**Problem details:**
All lines in the material containing the word "values" need to be copied.
Source information START
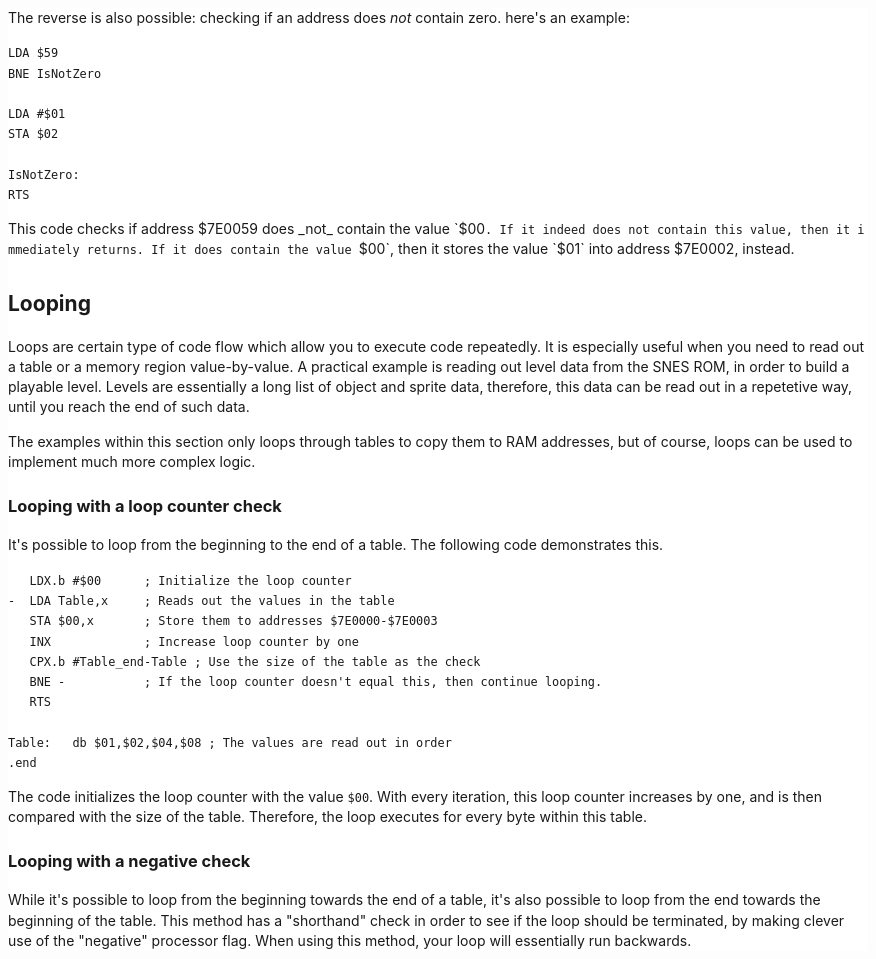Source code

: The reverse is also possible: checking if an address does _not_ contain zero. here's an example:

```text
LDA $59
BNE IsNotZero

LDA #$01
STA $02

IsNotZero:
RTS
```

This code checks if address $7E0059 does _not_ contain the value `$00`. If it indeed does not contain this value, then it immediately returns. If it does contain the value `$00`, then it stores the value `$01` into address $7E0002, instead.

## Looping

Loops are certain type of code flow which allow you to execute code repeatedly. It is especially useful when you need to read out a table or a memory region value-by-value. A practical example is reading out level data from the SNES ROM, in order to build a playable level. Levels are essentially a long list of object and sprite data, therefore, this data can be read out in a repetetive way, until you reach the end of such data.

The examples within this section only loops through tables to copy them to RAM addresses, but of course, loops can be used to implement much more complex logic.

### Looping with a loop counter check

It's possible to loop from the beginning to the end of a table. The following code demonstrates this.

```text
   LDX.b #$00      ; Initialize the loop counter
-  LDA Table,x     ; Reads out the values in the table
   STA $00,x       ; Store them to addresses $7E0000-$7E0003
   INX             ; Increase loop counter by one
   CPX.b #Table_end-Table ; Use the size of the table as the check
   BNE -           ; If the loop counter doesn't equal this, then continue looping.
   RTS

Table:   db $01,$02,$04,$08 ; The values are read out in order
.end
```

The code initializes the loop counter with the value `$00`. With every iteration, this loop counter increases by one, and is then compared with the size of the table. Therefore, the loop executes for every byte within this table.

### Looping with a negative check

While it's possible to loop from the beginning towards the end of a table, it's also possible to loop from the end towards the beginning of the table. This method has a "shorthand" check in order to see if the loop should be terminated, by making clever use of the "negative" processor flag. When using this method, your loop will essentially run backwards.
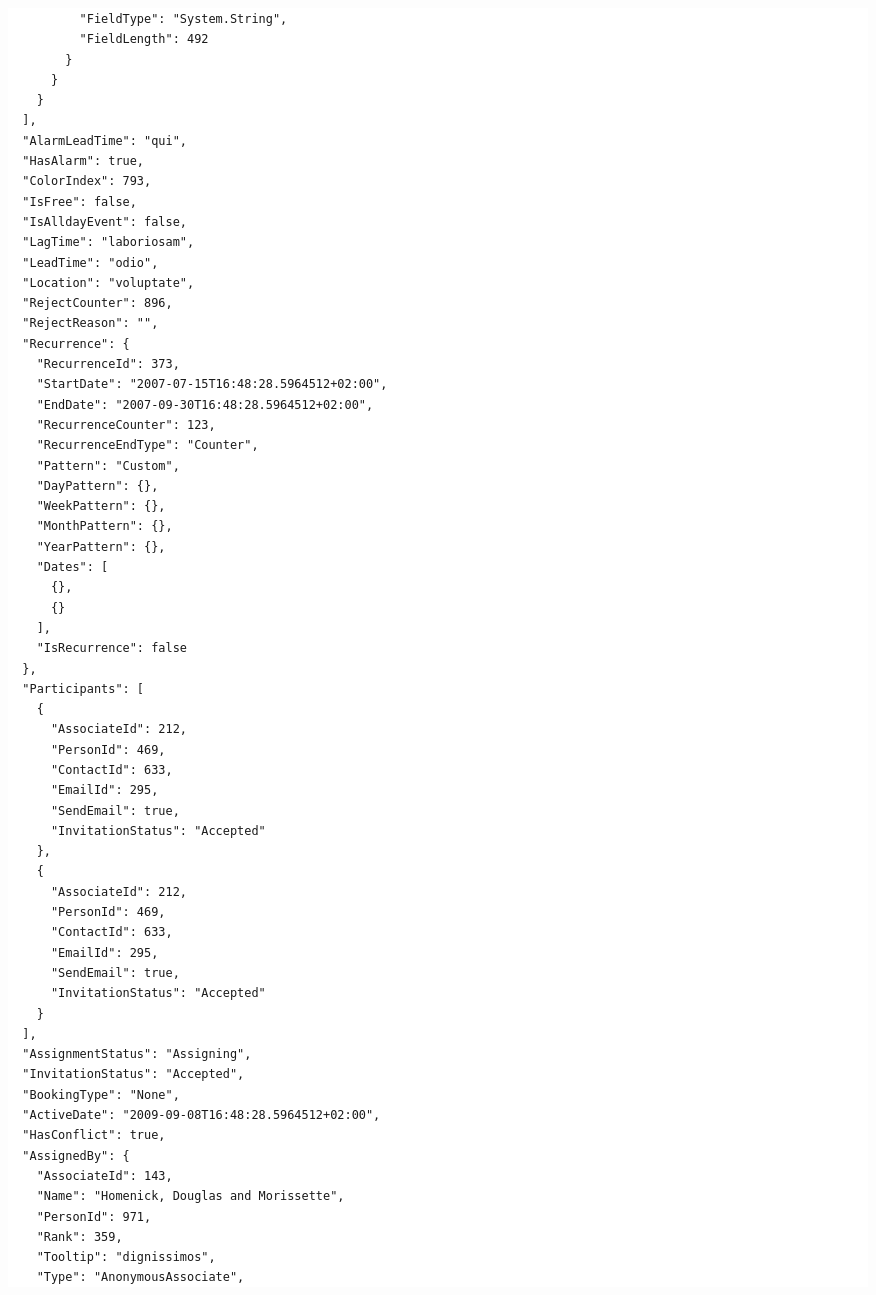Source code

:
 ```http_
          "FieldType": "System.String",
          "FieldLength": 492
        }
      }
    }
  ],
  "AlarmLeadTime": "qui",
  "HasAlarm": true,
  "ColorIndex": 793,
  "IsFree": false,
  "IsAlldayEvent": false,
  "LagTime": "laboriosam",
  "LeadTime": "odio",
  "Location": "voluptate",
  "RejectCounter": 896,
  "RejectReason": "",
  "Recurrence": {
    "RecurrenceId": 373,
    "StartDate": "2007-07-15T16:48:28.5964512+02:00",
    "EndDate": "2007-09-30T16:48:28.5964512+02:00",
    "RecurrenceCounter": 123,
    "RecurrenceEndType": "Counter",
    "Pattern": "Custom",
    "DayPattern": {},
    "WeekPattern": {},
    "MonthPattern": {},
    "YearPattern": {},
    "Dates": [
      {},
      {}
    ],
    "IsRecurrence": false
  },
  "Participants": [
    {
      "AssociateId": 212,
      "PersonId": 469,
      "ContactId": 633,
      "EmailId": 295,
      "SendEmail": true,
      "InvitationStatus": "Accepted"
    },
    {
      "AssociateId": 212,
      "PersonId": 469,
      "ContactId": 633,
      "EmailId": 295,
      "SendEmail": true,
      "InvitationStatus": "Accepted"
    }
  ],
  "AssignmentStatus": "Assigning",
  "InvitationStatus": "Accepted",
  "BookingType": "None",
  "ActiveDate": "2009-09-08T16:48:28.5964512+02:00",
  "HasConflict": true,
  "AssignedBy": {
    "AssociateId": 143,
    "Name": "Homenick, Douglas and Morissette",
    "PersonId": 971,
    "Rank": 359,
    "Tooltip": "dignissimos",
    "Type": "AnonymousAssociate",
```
Source information END
**Answer section:**
-  LDA Table,x     ; Reads out the values in the table
Table:   db $01,$02,$04,$08 ; The values are read out in order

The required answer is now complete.